NOCAUTE

Saturday 23 January 2010

O DESEJO

A porciúncula de goiabada cascão está dependurada, no lado do selo colado com o prazo de validade, no canto direito da caixinha retangular de madeira, pinus, um centímetro acima do grosso grampo metálico de fixação, colocado em posição vertical, na parede mais fina da frágil estrutura. Olha para o interior da embalagem, onde ainda dorme uma fatia apetitosa e louca pra se juntar a um pedaço de queijo, e passa a analisar de que região se desgarrara a ingênua. Pelo visto, pulara da encosta próxima ao topo da montanha doce-avermelhada, sem a mínima consciência do abismo existente entre a borda, onde precariamente se equilibra, e a toalha sobre a mesa de peroba encerada, onde se encontram, entre outros, os seres: uma bisnaga contendo 280 gramas de mel de flores silvestres com validade até 12 de 2011; uma latinha enfeitada com desenhos de sanduíches, bisnagas de plástico e tomates, nas cores vermelha, branca e mostarda, cuja altura não vai além da cintura da garrafa cheia de café; um açucareiro de porcelana parecendo uma foca obesa decorada com nêsperas e cerejas maduras; e uma lata de manteiga de primeira qualidade, com sal, levemente amassada no lugar onde uma vaca pasta, indiferente à passagem de um enorme avião que, ao contrário daqueles conduzidos por pilotos inábeis que acabaram destruindo as torres gêmeas univitelinas norte-americanas, parece haver decepado apenas os últimos andares de um enorme edifício e seguido em frente. Tudo, ali nas redondezas, deseja que a insignificante porção venha de uma vez abaixo, um pãozinho francês inclusive, que grita: à outrance!
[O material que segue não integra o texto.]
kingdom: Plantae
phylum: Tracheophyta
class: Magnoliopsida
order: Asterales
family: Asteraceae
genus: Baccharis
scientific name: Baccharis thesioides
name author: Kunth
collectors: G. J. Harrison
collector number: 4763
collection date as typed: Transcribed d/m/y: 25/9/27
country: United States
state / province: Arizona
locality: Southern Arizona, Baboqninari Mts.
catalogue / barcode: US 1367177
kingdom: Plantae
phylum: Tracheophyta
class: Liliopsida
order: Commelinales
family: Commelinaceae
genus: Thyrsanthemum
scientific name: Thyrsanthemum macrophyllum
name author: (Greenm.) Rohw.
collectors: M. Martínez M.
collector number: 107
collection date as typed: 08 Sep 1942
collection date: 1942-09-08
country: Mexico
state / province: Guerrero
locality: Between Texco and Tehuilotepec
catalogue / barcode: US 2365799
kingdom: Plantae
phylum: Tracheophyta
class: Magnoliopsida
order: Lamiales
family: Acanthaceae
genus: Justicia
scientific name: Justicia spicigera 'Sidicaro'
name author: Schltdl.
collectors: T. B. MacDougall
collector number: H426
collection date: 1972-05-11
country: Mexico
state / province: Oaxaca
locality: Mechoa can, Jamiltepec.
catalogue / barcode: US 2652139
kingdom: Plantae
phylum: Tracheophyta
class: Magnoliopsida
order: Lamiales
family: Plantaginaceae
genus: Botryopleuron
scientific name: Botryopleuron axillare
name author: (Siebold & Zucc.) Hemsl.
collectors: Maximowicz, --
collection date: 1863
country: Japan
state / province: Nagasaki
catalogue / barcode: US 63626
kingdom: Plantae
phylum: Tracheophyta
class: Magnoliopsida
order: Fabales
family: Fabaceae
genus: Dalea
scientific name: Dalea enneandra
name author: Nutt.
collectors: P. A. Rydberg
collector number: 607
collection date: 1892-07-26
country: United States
A porciúncula balança, não cai, ao ouvir os guinchos de três quero-queros em voo rasante, que parecem perseguidos por uma milícia de ensandecidos javalis voadores, munidos de armas de grosso calibre. A queda representa o suicídio, porque é exatamente o que ele espera para matar a vontade, depois de haver decepado com uma faca serrilhada parte da porosa massa, produzida em São José do Rio Pardo, que o observa e anseia, evidentemente, pelo tombo da filha da goiabada. Começa a contar o tempo no relógio de parede onde um enorme galo, com arrogância de pavão, provavelmente por causa do nome pomposo que ostenta, Red Rooster, nada faz além de esperar a passagem dos ponteiros sobre o romano X, situado na ponta do seu bico cor de moranga à espera de camarões, rosa ou sete-barbas, comprados a peso de ouro nalgum bom mercado municipal. Movidas à pilha alcalina tamanho AA, as hastes trabalham como instrumentos de tortura a gotas e o vão levando a um estado de desespero, atestado na insopitável e abundante salivação.

Chega! grita, fazendo voar - e se esconder atrás da garrafa térmica - um guardanapo de papel, tamanho 24 por 24 centímetros, que, segundo o produtor, evoca o estilo dos hotéis mais chiques e sofisticados para dar à mesa do freguês um toque de classe. A porciúncula não resiste ao berro, desaba sobre um cacho de morangos, deitado na toalha, temendo o próprio fim. Um sorriso antecede a realização do inelutável desejo: faca em riste, ele enfia a ponta inclemente onde estaria localizado o coração, levanta o delicado corpinho empalado junto com o já entregue pedaço de queijo. Aboca. Ao retirar, a faca corta seu lábio - uma gota de sangue marca a lâmina.